Moderate Red River Flooding Expected As Spring Thaw Nears
FARGO, N.D. (AP) — Moderate flooding is expected along the Red River heading into the spring thaw and that would be a happy medium considering the major drought in 2021, weather service officials said Thursday.
Local officials said minor to moderate flooding along the north-flowing river and its tributaries in North Dakota and Minnesota should be manageable in most places, including the flood-prone Fargo area. They also said it should provide needed moisture for farmers.
There's plenty of underground storage this season, said Greg Gust, the weather service meteorologist from Grand Forks who coordinates the weather warnings. It also appears the spring weather is setting up for a favorable thaw that can absorb the moisture, especially in the southern basin where there's more precipitation.
"I will contend that minor to moderate flooding is a good thing, generally, for the basin," Gust said.
Officials in Fargo, which has dealt with high water off and on in the last 25 years, including a record-setting flood in 2009, are feeling secure this year. Fargo Mayor Tim Mahoney said the city has up to 300,000 sandbags in reserve but doesn't expect to tap into them.
Flood stage for the Red River in Fargo in 18 feet, but the city has made so many preventative changes that officials aren't fazed until it approaches 37 feet. The updated outlook calls for a 10% chance of the river reaching that level.
"There's a 50% chance it will get to 33.5 feet, which is easily manageable," Mahoney said. "We will hardly have to do anything because we are all tucked up."
Gust said there remains the possibility that flooding will again turn Oslo, the northern Minnesota town of about 320 people, into a temporary island.

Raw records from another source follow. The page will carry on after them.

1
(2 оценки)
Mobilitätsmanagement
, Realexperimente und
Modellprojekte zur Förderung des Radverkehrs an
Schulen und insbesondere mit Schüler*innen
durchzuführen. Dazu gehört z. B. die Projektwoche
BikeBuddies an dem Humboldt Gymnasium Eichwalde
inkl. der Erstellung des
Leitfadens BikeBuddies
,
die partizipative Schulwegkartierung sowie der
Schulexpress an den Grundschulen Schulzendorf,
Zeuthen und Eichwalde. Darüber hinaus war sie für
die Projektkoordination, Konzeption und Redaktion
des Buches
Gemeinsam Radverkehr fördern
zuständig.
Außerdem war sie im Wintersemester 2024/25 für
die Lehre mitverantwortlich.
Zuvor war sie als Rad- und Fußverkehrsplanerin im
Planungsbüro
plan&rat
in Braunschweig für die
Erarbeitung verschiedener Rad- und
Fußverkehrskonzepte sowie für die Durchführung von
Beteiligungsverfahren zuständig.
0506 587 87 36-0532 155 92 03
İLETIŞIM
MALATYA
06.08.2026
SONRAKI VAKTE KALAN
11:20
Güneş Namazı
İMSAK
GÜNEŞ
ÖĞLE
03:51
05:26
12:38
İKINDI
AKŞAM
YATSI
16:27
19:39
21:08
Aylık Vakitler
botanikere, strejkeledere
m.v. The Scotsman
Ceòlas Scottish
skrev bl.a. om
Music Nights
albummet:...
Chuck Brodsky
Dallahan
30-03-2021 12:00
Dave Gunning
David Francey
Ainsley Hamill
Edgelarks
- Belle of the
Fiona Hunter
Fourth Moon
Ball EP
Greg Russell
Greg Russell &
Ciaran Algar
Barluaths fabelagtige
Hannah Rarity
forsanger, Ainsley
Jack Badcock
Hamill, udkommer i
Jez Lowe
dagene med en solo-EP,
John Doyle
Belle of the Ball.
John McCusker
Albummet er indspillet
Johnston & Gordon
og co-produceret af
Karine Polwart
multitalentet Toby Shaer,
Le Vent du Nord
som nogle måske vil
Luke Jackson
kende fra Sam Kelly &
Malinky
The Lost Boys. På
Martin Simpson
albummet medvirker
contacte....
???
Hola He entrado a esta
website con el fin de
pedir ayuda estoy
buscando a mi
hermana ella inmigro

That's not an usual occurrence and the town has been protected for many years by a levee.
Gust took a break from crunching the numbers to tour the basin, where he found areas of high snowpack in shelter belts and ditches due to numerous blizzards that blew the snow around.
"I did drive down from Grand Forks to Fargo, off to Bismarck and back last week," Gust said. "I didn't see anything that I thought was especially scary as far as overall snowpack."